HACKER Q&A
📣 someinteresting

How does MS-Teams, Meets and Zoom virtual background works?


All right, so we need a person body segmentation, that's not a huge deal now, but then we need to serve it somewhere and we need to decide if we'll do this on client side, server side or in-between.

All of these have pros and cons, and I am sure big companies already measured and optimized the hell out of the solution and this is why I am interested in the topic.


  👤 rapsey Accepted Answer ✓
I think the most popular solution for this is Google's mediapipe selfie segmentation: https://developers.google.com/mediapipe/solutions/vision/ima...

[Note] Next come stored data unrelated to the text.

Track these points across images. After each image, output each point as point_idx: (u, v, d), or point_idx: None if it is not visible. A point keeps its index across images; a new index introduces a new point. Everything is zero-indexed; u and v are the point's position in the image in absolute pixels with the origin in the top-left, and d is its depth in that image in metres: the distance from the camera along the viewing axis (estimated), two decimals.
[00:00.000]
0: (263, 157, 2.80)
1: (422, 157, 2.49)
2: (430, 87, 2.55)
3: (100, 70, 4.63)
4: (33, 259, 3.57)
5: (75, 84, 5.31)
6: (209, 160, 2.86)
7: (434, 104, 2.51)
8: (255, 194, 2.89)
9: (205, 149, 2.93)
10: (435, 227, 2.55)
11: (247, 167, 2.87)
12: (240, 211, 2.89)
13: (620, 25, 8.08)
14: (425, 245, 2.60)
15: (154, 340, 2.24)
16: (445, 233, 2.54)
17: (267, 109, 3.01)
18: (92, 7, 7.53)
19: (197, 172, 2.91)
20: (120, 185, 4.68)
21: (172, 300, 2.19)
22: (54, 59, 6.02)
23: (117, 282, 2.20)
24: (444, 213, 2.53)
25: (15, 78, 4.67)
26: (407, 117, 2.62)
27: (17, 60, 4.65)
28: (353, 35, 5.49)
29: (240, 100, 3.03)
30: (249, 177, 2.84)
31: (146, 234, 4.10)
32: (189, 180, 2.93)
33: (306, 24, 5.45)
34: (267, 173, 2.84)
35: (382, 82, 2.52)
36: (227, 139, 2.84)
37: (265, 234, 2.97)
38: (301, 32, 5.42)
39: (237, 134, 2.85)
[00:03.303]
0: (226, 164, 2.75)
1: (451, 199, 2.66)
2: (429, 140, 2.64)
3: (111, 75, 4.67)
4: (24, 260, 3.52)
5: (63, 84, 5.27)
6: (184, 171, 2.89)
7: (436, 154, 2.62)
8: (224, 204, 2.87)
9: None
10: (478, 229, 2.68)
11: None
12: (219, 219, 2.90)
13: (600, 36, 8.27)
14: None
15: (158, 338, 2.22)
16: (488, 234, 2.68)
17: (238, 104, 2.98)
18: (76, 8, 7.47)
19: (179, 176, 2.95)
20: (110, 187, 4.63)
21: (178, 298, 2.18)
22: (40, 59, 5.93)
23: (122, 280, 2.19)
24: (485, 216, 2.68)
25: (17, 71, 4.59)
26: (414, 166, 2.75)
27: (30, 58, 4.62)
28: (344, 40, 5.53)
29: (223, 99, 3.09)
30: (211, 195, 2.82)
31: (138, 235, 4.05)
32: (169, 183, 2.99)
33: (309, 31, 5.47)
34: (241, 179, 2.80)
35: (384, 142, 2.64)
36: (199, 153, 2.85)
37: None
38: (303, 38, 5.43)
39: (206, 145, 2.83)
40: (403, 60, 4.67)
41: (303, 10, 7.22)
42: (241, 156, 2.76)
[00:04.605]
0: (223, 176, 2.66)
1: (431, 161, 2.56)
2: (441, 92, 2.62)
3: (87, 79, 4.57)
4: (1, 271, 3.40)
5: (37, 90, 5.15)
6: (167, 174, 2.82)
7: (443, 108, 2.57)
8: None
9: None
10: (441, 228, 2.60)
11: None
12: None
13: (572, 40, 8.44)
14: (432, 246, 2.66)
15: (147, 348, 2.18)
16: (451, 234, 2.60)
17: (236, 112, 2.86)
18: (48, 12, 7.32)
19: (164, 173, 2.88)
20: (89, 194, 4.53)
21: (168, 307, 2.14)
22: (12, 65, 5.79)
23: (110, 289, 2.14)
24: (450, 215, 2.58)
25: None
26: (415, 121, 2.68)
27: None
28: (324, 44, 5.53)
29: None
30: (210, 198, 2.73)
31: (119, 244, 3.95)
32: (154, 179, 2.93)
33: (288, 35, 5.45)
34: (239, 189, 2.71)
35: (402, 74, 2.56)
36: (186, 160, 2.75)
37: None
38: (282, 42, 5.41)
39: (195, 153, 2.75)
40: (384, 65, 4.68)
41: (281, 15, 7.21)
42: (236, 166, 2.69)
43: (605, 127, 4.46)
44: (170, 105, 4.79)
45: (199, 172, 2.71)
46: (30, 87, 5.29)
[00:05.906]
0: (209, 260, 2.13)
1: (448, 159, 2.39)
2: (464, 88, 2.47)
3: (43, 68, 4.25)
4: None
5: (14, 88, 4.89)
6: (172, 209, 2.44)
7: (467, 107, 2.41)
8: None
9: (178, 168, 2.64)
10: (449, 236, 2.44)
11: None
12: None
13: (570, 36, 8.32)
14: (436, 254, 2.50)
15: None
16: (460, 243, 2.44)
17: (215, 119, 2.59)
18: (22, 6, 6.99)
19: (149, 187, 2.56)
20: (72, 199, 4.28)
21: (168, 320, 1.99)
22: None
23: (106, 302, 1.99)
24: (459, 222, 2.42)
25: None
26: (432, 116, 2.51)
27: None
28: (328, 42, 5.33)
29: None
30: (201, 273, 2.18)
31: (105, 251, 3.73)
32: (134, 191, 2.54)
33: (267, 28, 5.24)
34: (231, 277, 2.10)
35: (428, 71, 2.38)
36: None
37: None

They definitely do it client side.

I just wish there was something more easily deployable to desktops as a C/Rust solution.


👤 samlinnfer
It is a classic computer vision problem: image segmentation. There are open source tools like rembg (https://github.com/danielgatis/rembg) which call into pre-trained models. It is also easy to train your own model, I've used code from https://github.com/SkyTNT/anime-segmentation with my own data to train an image segmentation model to separate objects with really good results.

👤 pavlov
I'm not aware of any of the big players rendering virtual backgrounds on the server. It's all client-side.

A couple years ago when I worked at Meta, I built the server bits for a demo that was a hybrid solution. The client did the segmentation as usual but instead of sending the final composite, it sent the raw alpha channel (i.e. the transparency mask) in addition to the video stream. The composite was then rendered on a server. This added an interesting level of flexibility to the composition, as you could change the background independently and move/scale the participant's masked video to adapt the layout on the fly. But I don't suppose it ever went into production.


👤 rcarmo
It’s done client side. Even a measly iGPU can do this today, and you don’t even get the option to turn it on if your hardware isn’t able to do it.

👤 theGeatZhopa
Computer vision, otsy algorithm, and some movement comparison like if the recorded pixel is same in value, make it's value smaller and display it. Over the time all stable pixels will loose its information, but the ones, that record movements, will be refreshed each time. With that you can easily segment background from moving bodied which you are when talking.

And then one needs to think of other possibilities:)


👤 doix
It definitely used to all happen client side, if your graphics stack was messed up, then those tools wouldn't apply those effects.

I haven't used those tools in a couple years, but I doubt it's any different now. I know that Google Meet (the tool I use nowadays) still does it client side. Every now and then I break something when updating my Nvidia drivers on Linux and I can no longer blur my background.


👤 jameshush
What's your use case? If it's for live video calls, I'd recommend using a vendor to handle this (and every other WebRTC edge case you can think of) for you. I'm a bit biased because I work for Daily.co, who does this.

Banuba is great if you're not trying to integrate any WebRTC stuff too.


👤 rspoerri
OBS has a plugin that does background removal and incorporates different solutions to do so.

https://github.com/occ-ai/obs-backgroundremoval


👤 scrapheap
This is an assumption, so may not be how they do it - but I'd assume you'd push it client side and the client doesn't have the hardware or power to do an option then you don't give it to them on that device.